### 作業内容
以下の記録の各行を、一字も変えずにすべて書き写してください。画像は回答に含めないでください。

チャート分析データ

==*==

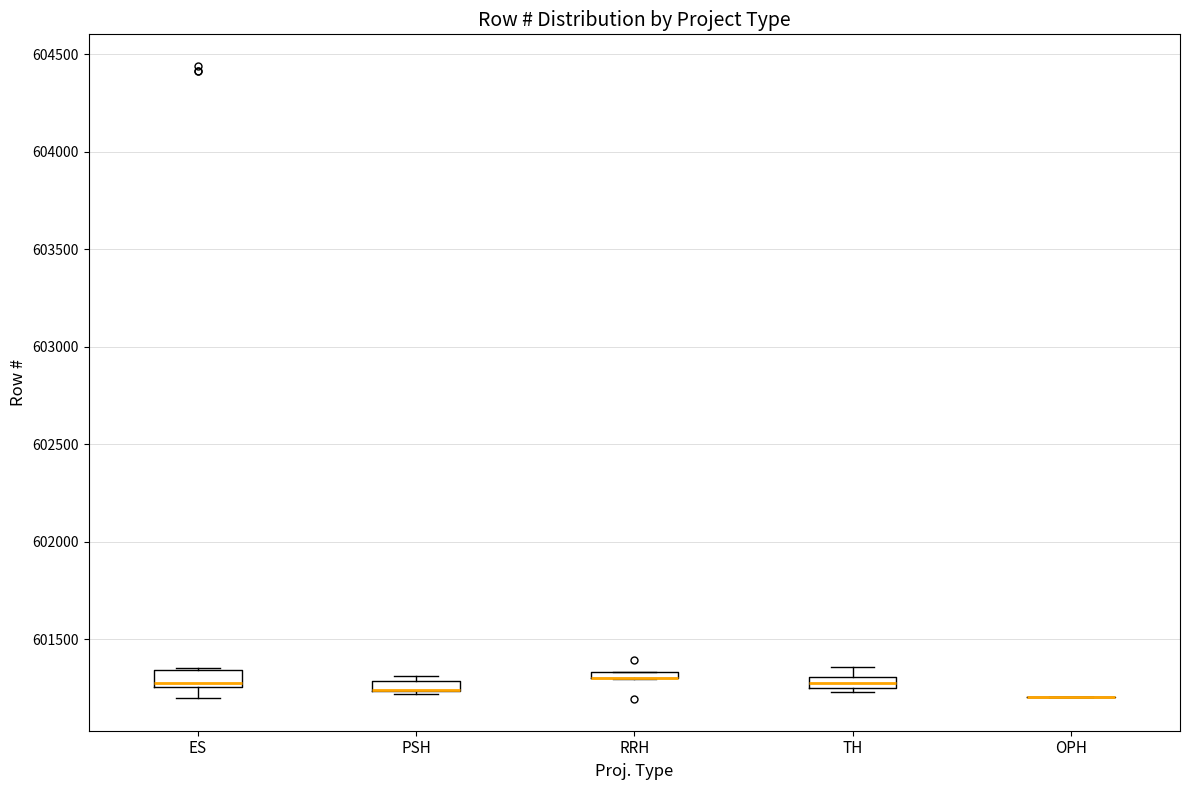

Where is the upper edge of the box for PSH on the y-axis? The values are not printed on the chart, so give them approximately, as read against the axis.

601300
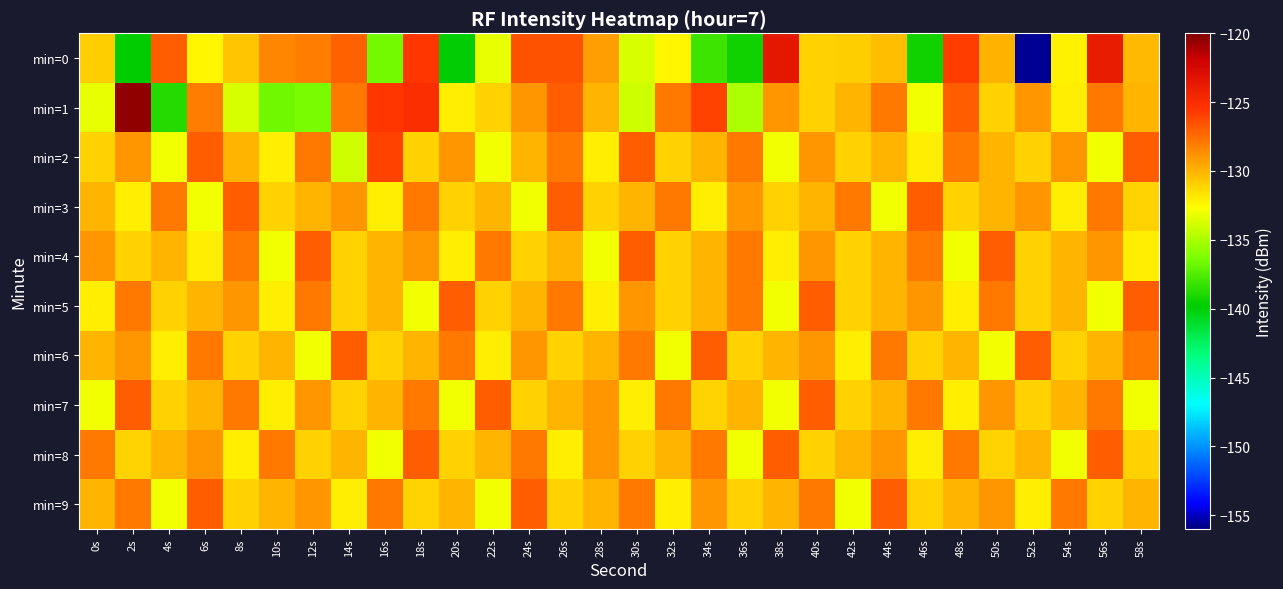

What is the minimum value shown in the chart?

-155.7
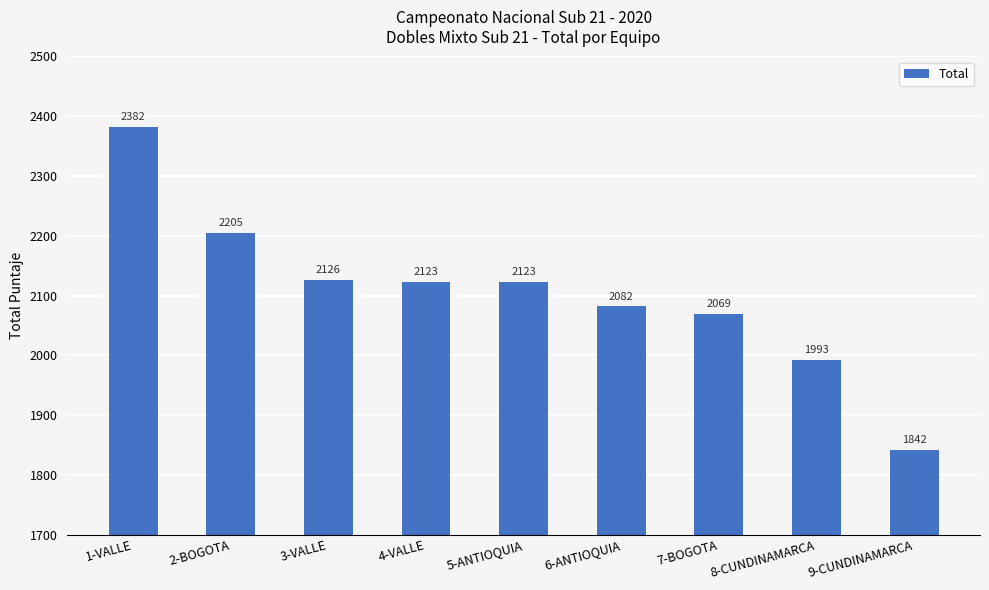

How many distinct data groups are displayed?

1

==*==

### 回答欄
Where is the upper edge of the box for PSH on the y-axis? The values are not printed on the chart, so give them approximately, as read against the axis.

601300

What is the minimum value shown in the chart?

-155.7

How many distinct data groups are displayed?

1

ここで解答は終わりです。